What needs to be done: In the data below, find the lines containing "audio" and say how many there are, nothing more.

Stored entries:

- Opening Delimiter -

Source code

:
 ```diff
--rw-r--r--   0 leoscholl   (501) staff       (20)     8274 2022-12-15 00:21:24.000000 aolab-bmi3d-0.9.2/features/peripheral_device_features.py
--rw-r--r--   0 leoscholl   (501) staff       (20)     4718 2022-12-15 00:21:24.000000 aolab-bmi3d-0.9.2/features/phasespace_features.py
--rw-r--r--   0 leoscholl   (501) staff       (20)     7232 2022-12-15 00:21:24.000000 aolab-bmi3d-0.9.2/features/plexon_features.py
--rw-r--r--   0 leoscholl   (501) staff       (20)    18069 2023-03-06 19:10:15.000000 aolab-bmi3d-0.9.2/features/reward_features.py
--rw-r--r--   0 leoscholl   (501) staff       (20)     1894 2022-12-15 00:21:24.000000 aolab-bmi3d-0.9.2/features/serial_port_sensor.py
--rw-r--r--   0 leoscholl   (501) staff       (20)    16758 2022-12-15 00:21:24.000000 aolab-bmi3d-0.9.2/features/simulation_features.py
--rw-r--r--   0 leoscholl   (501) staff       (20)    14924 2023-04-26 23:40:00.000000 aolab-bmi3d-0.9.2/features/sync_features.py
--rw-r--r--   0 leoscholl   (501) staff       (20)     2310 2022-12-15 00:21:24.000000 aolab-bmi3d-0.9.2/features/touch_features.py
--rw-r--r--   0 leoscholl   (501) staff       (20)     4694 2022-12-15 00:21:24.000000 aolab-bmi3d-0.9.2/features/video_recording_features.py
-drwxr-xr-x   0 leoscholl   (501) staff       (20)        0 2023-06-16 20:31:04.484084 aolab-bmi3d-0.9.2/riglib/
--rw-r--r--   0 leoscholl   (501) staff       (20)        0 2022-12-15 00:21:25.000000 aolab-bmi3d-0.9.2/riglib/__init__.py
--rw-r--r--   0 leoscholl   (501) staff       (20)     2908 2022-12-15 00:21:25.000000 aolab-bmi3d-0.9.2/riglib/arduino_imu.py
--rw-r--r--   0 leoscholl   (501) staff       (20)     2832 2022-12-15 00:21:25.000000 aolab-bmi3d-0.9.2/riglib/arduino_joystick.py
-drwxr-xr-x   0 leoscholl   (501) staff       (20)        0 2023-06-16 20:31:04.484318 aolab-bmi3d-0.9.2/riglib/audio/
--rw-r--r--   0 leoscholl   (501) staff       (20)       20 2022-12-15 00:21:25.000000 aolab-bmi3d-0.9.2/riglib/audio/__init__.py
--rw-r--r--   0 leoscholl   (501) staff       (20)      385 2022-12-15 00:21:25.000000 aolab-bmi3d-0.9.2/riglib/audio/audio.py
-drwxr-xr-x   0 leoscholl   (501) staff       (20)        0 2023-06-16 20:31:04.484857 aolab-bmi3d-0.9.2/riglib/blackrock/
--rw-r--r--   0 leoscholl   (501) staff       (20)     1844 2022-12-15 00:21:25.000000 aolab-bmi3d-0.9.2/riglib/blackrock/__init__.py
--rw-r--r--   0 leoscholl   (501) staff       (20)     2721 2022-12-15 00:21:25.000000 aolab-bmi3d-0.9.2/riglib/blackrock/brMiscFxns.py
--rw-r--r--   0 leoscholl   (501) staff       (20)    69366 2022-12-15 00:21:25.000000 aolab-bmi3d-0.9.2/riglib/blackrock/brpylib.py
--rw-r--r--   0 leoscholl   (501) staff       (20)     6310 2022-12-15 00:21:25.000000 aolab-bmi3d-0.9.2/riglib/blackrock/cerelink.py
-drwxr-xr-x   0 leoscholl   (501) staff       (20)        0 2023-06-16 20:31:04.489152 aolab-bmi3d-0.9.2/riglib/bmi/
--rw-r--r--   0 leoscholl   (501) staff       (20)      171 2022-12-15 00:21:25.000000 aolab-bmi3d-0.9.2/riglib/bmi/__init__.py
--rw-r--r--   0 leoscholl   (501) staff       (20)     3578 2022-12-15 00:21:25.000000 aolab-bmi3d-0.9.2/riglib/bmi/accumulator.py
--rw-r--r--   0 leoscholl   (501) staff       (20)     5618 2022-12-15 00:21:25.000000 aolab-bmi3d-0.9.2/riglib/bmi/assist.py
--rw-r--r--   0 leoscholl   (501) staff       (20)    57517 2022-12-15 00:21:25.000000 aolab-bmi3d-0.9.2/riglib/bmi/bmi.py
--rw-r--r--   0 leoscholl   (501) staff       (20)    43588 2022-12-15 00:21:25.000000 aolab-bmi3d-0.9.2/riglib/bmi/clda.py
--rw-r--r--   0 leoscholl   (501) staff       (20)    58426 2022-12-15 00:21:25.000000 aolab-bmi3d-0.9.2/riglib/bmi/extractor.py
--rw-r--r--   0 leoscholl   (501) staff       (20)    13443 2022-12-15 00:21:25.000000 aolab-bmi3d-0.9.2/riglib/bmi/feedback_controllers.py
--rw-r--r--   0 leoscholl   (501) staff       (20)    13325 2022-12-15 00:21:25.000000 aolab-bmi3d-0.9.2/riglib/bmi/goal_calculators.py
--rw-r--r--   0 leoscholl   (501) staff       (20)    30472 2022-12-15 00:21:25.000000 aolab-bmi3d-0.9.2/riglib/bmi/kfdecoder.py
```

- Closing Delimiter -

Exercise result: 3